Afterwards I should “Use those secrets to create an access token (referenced as ACCESS_TOKEN in the following steps).”
They indicate to run this code:

curl -X POST "https://ob.nordigen.com/api/v2/token/new/" 
-H  "accept: application/json" 
-H  "Content-Type: application/json" 
-d "{
     \"secret_id\":\"string\",
     \"secret_key\":\"string\"}"

which I do and I get the following response:

{
  "access": "string",
  "access_expires": 86400,
  "refresh": "string",
  "refresh_expires": 2592000
}

Which I guess some part of it is the token I have to introduce in the Token box in Postman, but what part?
I have tried to introduce the string after “access”, also the entire snippet, but it doesn’t seem to work.

Real noob here, thanks for helping…

Just taking an example from their documentation, you would need to manually add a new header called Authorization and then add Bearer <token> as the value.

curl -X GET "https://ob.nordigen.com/api/v2/institutions/?country=gb" 
-H  "accept: application/json" 
-H  "Authorization: Bearer ACCESS_TOKEN"

You can use use the Bearer Token helper in the Authorization tab of the request, this will auto-create the header once you add the value.

1 Like

Thanks for your answer.
I was trying to introduce the token here:

But following your answer I guess I should introduce the snippet here instead, right?

If this is the correct place, I’m still a bit confused because the POST JWT Obtain states it will inherit from parent (parent being Nordigen Account Information Services API - that’s why I tried to introduce the value there):

The first call would be made to get the token, once you have the token value from the response, you would use that in the header for the other requests made to that API.

The examples under your requests (the ones you have in the images) are used for Mock Server responses and for documentation.

I still don’t understand what I have to do, thanks for trying to explain though :slight_smile:
I’m going to do the Postman tutorial, then I’ll try again.

The Collection you have isn’t really in the right order, to be honest, as you would need a token first, to authenticate yourself against the other endpoints of the API.

From the Quickstart guide:

The first thing you do is make a POST request to the https://ob.nordigen.com/api/v2/token/new/ with the secret values that you have most likely got from creating an account with that service.

First, you’ll need to get your user secret from Nordigen’s Open Banking Portal in section User Secrets. Use those secrets to create an access token (referenced as ACCESS_TOKEN in the following steps).

The response of this is going to be the token information that you will use to make a request to a different endpoint.

{
  "access": "someSecretValue",
  "access_expires": 86400,
  "refresh": "someRefreshSecretValue",
  "refresh_expires": 2592000
}

In this example from the Quickstart guide, the ACCESS_TOKEN value, is the same value as the token value from the response of the first request.
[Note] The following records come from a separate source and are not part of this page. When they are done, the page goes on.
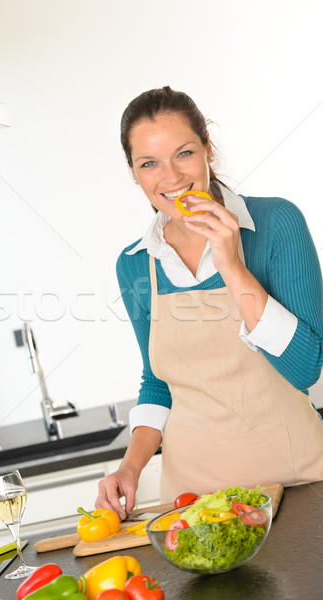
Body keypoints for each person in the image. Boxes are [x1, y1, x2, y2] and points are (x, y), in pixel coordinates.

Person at [95, 86, 323, 520]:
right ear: (135, 174)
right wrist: (130, 467)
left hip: (300, 487)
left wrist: (233, 266)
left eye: (183, 153)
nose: (172, 177)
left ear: (207, 149)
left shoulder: (276, 223)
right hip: (193, 506)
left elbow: (305, 367)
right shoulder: (136, 264)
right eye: (149, 163)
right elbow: (158, 381)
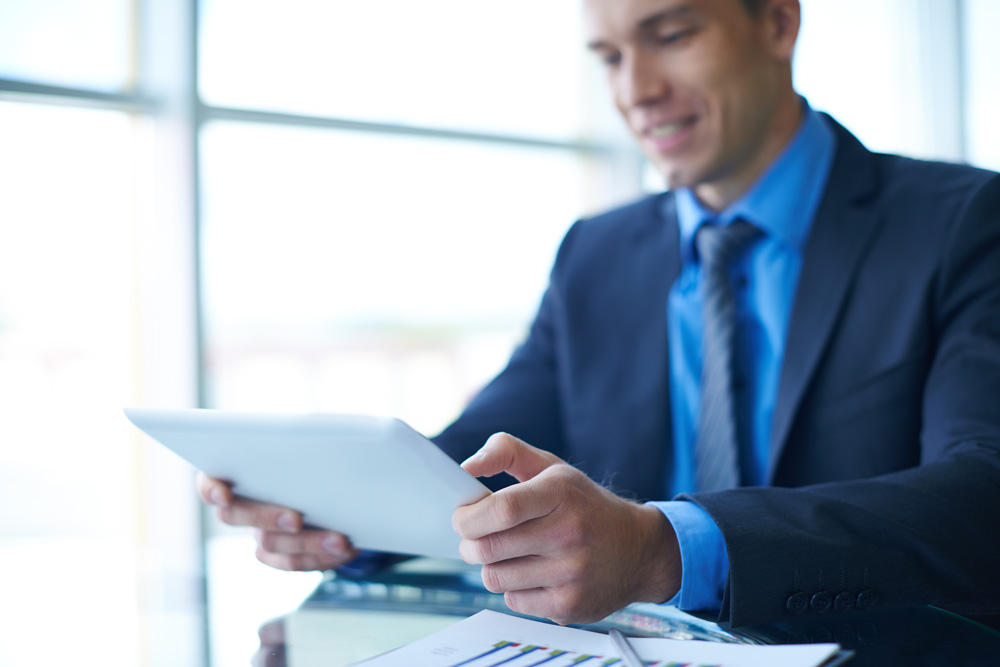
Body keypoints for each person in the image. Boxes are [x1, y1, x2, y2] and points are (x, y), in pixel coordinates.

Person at [199, 0, 1000, 628]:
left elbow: (982, 495)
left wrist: (664, 548)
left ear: (778, 22)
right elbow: (481, 456)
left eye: (672, 35)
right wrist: (339, 509)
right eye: (610, 57)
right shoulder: (597, 253)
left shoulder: (962, 221)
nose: (635, 91)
This has an expiry time (I think it’s 24 Hours) so once that’s run out, you will need to request a fresh token and reset the clock.

There are different methods of automatically extracting the response values into a variable and using that in the headers, I would initially get this working by hardcoding the values first and then refactoring what you have.
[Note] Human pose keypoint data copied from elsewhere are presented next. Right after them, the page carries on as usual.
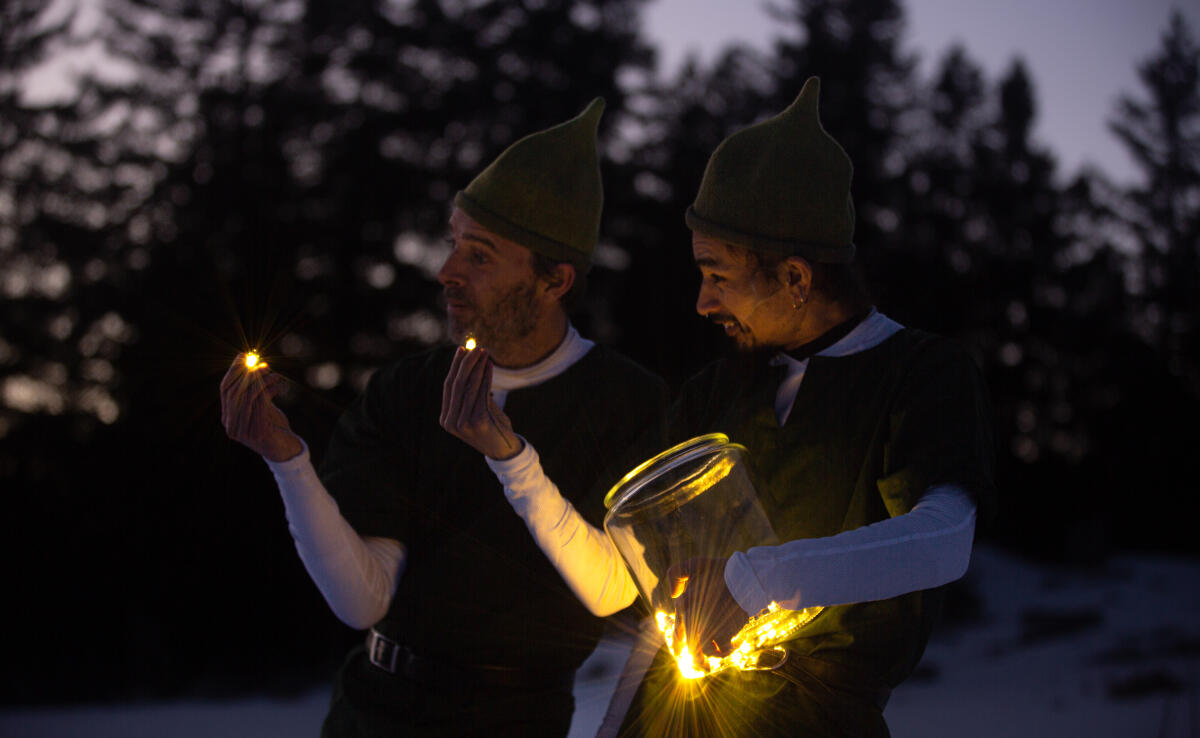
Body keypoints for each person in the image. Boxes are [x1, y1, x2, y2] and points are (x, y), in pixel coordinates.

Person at [445, 77, 996, 737]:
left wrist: (755, 580)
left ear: (794, 277)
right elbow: (618, 588)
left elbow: (943, 539)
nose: (703, 303)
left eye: (718, 276)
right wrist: (512, 459)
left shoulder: (918, 374)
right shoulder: (719, 391)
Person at [219, 99, 667, 738]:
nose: (447, 272)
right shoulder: (405, 391)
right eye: (454, 243)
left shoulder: (628, 402)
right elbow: (362, 600)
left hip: (519, 719)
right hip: (374, 715)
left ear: (555, 280)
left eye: (479, 256)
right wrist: (287, 462)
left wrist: (511, 458)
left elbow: (612, 593)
Once you’re ready, you can get the token by adding this to the Tests section of the token request:

pm.globals.set('token', pm.resonse.json().token);

You will then be able to use the variable syntax to replace the header values:

Thx for your patience.
This part is clear and I did it already:

What I don’t know is what do I put next in what seems the correct place to put it in, ie.:

Is it the entire above snippet, the “access” value, any other value?

An object is returned from that response with a bunch of keys (access, access_expires, refresh and refresh_expires) each key has a value.

Your token is the value of the access key.

Very helpful, thanks a lot for your help. I’ll keep on with the nordigen tutorial now.